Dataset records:

================================

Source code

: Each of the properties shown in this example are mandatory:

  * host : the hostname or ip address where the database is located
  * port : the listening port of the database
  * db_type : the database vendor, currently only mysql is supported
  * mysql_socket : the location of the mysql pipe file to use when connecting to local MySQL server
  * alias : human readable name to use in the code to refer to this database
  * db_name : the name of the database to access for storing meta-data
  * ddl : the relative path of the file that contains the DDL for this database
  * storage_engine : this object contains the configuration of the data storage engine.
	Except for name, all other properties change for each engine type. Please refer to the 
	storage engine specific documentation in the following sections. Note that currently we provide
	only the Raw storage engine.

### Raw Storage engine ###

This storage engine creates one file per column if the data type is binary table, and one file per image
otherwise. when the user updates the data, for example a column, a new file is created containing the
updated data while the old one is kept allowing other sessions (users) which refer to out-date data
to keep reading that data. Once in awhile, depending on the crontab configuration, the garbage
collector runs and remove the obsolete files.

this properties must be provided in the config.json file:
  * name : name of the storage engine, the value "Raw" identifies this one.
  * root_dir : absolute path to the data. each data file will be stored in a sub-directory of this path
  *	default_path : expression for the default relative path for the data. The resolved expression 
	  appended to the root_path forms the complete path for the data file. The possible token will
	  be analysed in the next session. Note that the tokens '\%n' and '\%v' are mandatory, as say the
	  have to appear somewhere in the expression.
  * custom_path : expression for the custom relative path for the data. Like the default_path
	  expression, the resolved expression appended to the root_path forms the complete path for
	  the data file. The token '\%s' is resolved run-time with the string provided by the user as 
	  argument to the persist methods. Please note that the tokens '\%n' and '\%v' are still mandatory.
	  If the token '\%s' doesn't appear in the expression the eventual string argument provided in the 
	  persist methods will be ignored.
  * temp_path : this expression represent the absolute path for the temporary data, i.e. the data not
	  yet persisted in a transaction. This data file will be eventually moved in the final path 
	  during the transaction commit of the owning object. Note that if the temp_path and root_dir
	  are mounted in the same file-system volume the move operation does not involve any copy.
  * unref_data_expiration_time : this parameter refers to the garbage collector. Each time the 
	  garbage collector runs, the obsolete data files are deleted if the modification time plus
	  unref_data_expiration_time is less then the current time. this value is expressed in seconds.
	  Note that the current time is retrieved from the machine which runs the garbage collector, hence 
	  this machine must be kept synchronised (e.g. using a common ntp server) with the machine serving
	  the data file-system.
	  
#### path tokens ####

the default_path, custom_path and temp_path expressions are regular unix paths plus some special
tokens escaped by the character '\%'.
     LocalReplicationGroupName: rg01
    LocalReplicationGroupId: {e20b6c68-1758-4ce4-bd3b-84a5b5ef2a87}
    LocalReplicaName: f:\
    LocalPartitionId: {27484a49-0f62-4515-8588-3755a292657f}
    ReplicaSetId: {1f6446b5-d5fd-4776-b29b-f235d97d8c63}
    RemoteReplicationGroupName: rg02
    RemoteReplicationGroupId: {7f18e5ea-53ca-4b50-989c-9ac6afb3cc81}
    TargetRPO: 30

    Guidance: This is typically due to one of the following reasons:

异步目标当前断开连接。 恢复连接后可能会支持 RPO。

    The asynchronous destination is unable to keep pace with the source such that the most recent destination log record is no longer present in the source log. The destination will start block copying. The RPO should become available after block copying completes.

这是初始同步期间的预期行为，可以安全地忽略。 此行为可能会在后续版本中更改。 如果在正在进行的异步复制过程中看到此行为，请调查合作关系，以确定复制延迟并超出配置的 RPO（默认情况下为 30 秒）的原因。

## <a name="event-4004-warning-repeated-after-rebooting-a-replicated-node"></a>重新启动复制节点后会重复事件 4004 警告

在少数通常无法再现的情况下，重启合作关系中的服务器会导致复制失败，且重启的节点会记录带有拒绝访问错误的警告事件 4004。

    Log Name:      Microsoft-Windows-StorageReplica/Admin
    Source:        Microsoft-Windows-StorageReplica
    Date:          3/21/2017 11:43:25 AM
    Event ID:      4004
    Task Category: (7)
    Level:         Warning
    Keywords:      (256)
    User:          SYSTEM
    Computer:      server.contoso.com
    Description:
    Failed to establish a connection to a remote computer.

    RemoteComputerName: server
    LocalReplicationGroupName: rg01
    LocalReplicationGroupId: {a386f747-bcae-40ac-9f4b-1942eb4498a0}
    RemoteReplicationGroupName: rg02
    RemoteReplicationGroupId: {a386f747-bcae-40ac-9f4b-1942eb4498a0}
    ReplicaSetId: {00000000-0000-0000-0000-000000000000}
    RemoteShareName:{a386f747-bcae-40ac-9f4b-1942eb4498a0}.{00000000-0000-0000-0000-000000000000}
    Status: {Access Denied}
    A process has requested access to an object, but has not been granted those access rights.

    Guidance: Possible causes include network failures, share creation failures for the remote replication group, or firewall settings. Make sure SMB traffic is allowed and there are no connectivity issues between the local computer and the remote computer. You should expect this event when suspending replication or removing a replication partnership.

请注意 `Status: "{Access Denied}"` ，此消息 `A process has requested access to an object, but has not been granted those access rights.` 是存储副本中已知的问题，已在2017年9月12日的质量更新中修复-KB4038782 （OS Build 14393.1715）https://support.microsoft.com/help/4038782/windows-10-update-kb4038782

================================

> What this task involves
Within the data, how many lines hold the word "LocalReplicationGroupId"? State the number alone.

> Your solution
2